I cannot tell the difference between enjoying a gimmicky horror movie and enjoying getting tipsy to a gimmicky horror movie with my friends. Is the January schlock horror flick about the killer swimming pool genuinely enjoyable, or did I just enjoy hanging out in an empty multiplex on its opening night, opening a couple smuggled cans of sparkling wine to share with pals? Unclear. What I do know is that every calendar year deserves at least one wide-release horror about a killer object, and this year we’re being spoiled with at least two: the one about the killer pool (Night Swim) and an upcoming one about a killer teddy bear (Imaginary). Last year, we were even more spoiled with an especially fun one about a killer doll powered by A.I. (M3GAN). Other recent triumphs include one about a killer dress (In Fabric), a killer jacket (Deerskin), a killer weave (Bad Hair), and the killer pool’s distant cousin the killer water slide (Aquaslash). I’m already looking forward to next year’s Panerasploitation pic about killer lemonade, which could learn a thing or two about how Night Swim stretches a simple premise about killer liquid to fill up a feature runtime. If nothing else, it would make for a fun time-killer on the first Friday of 2025.

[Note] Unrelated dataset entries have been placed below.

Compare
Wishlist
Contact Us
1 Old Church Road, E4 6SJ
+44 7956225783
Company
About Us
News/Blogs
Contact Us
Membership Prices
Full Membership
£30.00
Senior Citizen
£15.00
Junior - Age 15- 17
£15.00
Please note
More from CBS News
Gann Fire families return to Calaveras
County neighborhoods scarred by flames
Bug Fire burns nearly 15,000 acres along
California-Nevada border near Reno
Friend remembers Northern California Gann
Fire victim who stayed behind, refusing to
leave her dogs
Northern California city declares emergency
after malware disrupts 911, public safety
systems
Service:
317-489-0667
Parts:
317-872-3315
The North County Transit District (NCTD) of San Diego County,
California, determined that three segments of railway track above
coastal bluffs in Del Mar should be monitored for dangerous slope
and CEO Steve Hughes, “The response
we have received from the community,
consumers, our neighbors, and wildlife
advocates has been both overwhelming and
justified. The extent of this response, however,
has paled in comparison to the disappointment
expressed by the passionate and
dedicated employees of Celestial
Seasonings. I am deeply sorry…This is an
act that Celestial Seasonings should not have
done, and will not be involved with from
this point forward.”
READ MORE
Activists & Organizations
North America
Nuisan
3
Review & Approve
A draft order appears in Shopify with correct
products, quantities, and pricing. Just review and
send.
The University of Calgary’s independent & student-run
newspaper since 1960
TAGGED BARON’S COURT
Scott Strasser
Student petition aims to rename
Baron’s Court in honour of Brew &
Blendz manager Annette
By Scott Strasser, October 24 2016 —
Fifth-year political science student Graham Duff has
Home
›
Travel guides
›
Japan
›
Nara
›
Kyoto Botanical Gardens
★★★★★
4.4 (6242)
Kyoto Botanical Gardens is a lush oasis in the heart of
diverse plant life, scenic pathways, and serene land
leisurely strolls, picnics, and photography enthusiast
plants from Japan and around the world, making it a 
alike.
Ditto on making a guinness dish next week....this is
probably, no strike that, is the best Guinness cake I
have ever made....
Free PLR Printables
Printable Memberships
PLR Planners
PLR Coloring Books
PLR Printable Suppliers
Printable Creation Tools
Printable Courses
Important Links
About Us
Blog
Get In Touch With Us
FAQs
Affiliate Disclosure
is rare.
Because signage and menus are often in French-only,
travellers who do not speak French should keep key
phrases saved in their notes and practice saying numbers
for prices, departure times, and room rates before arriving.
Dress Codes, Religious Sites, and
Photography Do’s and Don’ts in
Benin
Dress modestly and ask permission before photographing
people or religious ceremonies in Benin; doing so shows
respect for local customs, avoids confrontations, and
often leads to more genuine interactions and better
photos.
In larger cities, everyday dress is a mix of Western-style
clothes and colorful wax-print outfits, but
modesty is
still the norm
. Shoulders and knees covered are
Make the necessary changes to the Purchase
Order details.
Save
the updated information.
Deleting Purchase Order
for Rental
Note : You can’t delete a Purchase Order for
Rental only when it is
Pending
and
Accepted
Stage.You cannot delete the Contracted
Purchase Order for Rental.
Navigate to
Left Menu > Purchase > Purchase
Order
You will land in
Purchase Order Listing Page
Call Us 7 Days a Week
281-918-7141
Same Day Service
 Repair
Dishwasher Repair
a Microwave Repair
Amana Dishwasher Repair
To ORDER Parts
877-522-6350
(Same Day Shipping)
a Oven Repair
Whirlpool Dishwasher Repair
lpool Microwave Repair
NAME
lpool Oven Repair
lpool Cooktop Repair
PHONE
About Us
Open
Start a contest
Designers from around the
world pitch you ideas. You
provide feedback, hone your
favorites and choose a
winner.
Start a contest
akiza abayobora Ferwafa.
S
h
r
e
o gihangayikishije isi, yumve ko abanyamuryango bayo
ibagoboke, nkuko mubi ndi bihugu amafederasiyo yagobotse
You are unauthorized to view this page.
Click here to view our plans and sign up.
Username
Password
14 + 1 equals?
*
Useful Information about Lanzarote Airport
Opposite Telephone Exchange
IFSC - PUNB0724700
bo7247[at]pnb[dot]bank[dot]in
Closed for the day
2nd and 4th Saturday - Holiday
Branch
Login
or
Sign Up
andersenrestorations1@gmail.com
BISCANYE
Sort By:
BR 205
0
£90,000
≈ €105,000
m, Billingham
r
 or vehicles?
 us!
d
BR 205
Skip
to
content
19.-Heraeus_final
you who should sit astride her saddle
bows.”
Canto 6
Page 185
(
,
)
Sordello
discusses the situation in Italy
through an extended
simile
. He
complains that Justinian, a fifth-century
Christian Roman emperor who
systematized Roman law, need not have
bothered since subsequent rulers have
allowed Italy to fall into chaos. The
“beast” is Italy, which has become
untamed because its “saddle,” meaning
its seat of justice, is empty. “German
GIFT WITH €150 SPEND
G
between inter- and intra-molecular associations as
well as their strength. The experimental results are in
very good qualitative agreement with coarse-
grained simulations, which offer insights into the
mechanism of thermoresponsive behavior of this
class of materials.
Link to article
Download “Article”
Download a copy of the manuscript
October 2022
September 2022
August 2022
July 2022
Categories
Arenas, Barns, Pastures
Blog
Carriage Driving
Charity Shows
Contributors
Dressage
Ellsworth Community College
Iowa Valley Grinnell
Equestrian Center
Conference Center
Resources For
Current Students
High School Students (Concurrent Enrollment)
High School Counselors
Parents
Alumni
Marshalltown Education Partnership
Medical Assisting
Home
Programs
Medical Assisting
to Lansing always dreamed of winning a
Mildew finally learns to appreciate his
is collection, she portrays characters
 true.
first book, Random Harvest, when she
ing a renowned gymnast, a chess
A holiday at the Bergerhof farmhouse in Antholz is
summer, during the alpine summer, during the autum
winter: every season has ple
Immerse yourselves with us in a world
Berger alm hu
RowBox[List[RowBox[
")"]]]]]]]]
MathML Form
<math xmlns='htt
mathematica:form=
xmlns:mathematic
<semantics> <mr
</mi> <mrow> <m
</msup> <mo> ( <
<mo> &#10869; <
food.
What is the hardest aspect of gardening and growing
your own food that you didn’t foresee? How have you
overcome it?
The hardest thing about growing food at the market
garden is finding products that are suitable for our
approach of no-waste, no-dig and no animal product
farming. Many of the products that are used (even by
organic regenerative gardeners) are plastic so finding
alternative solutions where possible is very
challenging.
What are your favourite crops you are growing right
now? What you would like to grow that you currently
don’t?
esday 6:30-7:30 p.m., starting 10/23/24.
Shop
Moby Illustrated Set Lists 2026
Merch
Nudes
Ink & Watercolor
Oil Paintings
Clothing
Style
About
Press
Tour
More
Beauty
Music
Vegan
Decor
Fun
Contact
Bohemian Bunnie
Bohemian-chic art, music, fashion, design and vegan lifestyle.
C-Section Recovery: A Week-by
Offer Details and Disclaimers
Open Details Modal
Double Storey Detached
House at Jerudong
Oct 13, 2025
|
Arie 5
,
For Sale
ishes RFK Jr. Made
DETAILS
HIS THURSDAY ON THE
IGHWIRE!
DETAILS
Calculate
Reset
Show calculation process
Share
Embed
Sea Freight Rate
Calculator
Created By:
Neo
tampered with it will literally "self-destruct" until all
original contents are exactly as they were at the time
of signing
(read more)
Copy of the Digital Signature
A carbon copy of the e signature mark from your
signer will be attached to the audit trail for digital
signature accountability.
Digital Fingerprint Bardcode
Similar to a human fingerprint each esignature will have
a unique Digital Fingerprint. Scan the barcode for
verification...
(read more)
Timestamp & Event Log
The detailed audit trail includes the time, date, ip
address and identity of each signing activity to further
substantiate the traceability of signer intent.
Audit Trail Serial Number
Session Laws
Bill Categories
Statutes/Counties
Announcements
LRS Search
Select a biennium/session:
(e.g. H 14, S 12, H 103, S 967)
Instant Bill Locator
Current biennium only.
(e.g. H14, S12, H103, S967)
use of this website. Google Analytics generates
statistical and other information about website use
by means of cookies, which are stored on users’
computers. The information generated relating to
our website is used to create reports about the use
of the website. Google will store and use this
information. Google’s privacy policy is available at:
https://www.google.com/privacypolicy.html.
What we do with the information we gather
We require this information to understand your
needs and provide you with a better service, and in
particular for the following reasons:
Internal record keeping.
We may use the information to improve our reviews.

If there’s any clear argument against Night Swim’s value as a novelty horror about a haunted object, it’s that it gets distracted from its killer [INSERT NOUN HERE] premise with a second, unrelated noun: baseball. Wyatt Russell continues his campaign to replace Kevin Costner as the go-to Baseball Movie guy by starring as a Major League player whose career is derailed by a diagnosis of multiple sclerosis. Conveniently enough, his doctors prescribe that he starts water therapy to help lessen the severity of his MS symptoms, an easy win for a man who just bought a house with a haunted swimming pool. In the ideal version of this movie, the pool would be a deadly threat simply because it is a pool, and all action & dialogue would take place either poolside or underwater. In the version we got, the pool is deadly because Wyatt Russell wants to play baseball again, making a bargain with the evil pool to regain the lost functions of his body so he can return to the majors. The pool grants his wish but requires a sacrifice, so Russell has to choose which of his two children he loves less (much like Fritz Von Erich in The Iron Claw). The choice is hilariously easy for Baseball Dad, who has one athletic child and one indoor kid. Still, at some point in the bargaining process he becomes a zombielike soldier who carries out the pool’s evil will even when he’s not swimming – possibly because roughly 60% of his body is made of water, an additional vulnerability on top of his all-consuming obsession with professional baseball.
Distractions on the baseball diamond aside, Night Swim provides plenty of evil swimming pool content for anyone tickled by its premise. It touches on as many pool-related activities as it can in 100 minutes, ranging from the genuinely spooky (reaching into a filter or drain without being able to see what you’re touching, sometimes being greeted with sharp objects or mysterious wet hair) to the deeply silly (horrifying games of Marco Polo, chicken fight, and diving for coins). It cheats on its killer-object premise as often as it can, not only by making Baseball Dad a walking pool zombie but also by filling the pool with the CGI ghosts of past sacrifices. It also shamelessly borrows iconic scares from much better films, referencing both the toy-in-the-drain sequence from IT and the Sunken Place reality break from Get Out. That latter allusion at least feels true to the liminal realms of underwater swimming, though, and Night Swim is at its most convincingly cinematic when the evil pool becomes a boundaryless void disconnected from the baseball-obsessed suburbia above the water’s surface. In one of its most inspired scenes, Kerry Condon (following up her Oscar nominated performance in Banshees of Inisherin with the formidable role of Baseball Dad’s browbeating wife) goes for an ill-advised nigh swim and the camera assumes her POV, revealing demonic jump scares as her head rotates from underwater to sideways surface breaths. It’s a clever gag that can only work in a movie about a killer pool, which is all we’re really looking for in this kind of novelty.
The most potentially divisive aspect of Night Swim is its decision to mostly play its swimming-pool premise with deadpan seriousness. There are a couple moments when it winks at the audience (most notably in a scene where Wyatt Russell explains his miraculous recovery from MS with the inane line “We have a pool”, delivered directly to camera), but for the most part its goofy tone is underplayed. There’s plenty of humor to be found in the fact that every single thought in these non-characters’ heads could be neatly categorized as either “BASEBALL” or “POOL”, but the film thankfully never dives into the self-mocking parody of a Cocaine Bear. The pool is deadly serious business to them, and the inherent silliness of the premise is allowed to speak for itself in contrast to their poolside misery. A lot of audiences will be frustrated by that refusal to indulge in full-tilt horror comedy, but not every first-weekend January schlock release can be a clever crowd-pleaser like M3GAN. It wasn’t Night Swim‘s job to constantly jab the audience in the ribs and ask, “Isn’t this killer pool movie hilarious???” That task is best left to a small group of tipsy friends with a couple hours to kill on a Friday night.